C2G Pipeline capitalizes on growing NGL demand
The completion of the Clemens to Gregory pipeline project shows that Phillips 66 is a top-tier player in the rapidly growing natural gas liquids space.
Phillips 66 completed and commissioned the pipeline known as C2G late last year. The 155-mile, 16-inch bidirectional ethane pipeline connects the company’s Clemens Caverns to ExxonMobil and SABIC’s Gulf Coast Growth Ventures, or GCGV, petrochemical facility in Gregory, Texas. Ethane is an NGL and key feedstock in the petrochemical manufacturing of ethylene, a building block for plastics.
Phillips 66 won the bid to construct the pipeline in 2018. The project also included a contract in which Phillips 66 stores and provides ethane to GCGV.
“It was a big deal to win, especially at a time when the Sweeny Hub was still growing,” said NGL Asset Operations Managing Director Drew Creel. “It proved to the market that Phillips 66 is reliable enough for Exxon and SABIC to depend on us to supply their $7 billion project.”

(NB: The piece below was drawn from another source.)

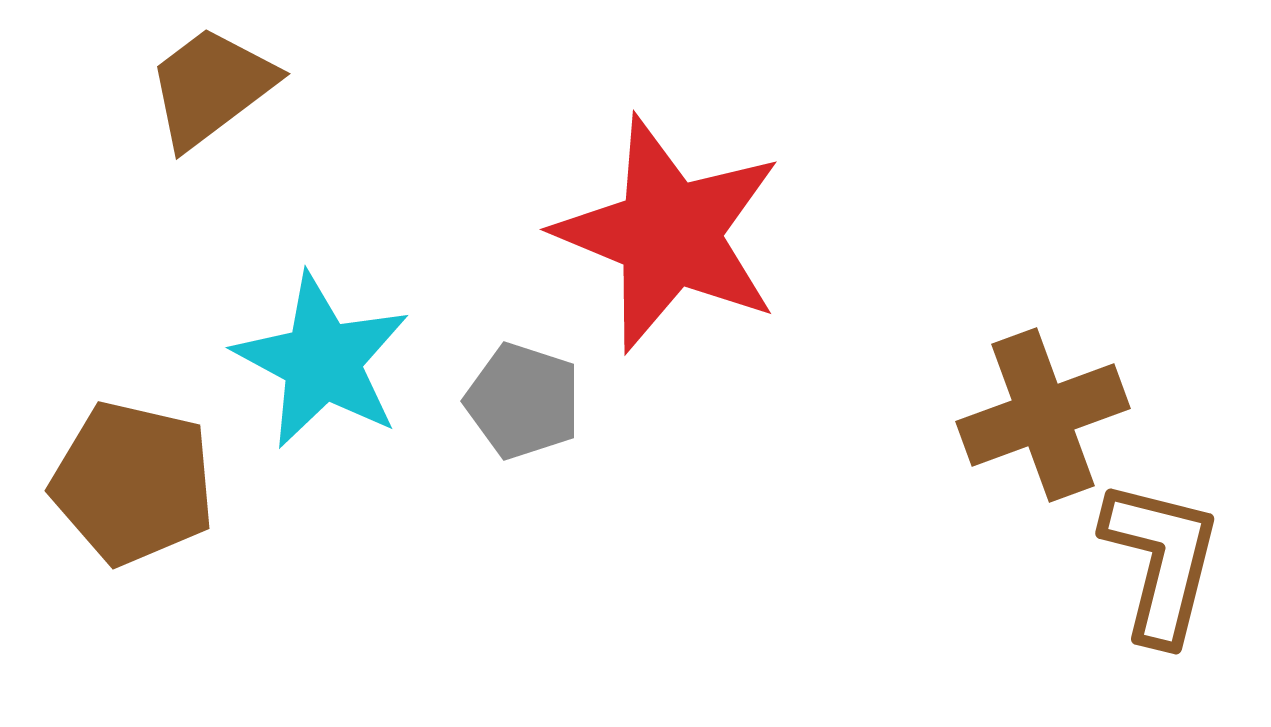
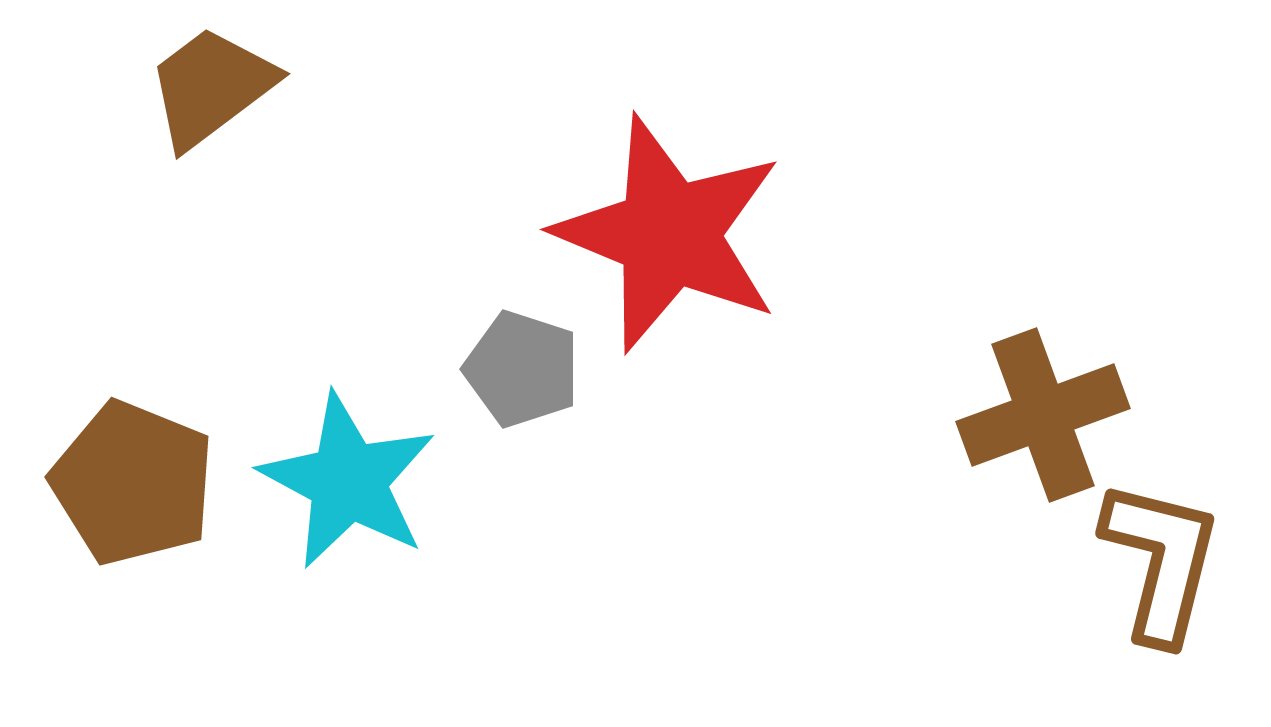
cyan star: moved 26 px right, 120 px down
gray pentagon: moved 1 px left, 32 px up
brown pentagon: rotated 9 degrees clockwise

The line’s bidirectional capability is a valuable asset, since it allows for added flexibility in the event of operational disruptions and the optionality to add more customers.
“It essentially opened up a whole new market for us south of the Sweeny Hub,” said Creel.
The hub is a collection of assets along the U.S. Gulf Coast that includes an NGL fractionation complex at the Sweeny Refinery, underground storage caverns, the C2G pipeline and the nearby Phillips 66 Freeport LPG Export Terminal. Phillips 66 is currently constructing a fourth NGL fractionator at the complex.
The completion of the C2G Pipeline marks the latest accomplishment in the company’s NGL portfolio — a growth strategy for the company since future demand looks promising.
“Global chemicals have been pretty robust, and it’s expected to be going forward, so it will pull along NGL with it,” said Phillips 66 Executive Vice President of Midstream Tim Roberts. “We have a clear vision — we think NGL can continue to be a nice growth segment for us.”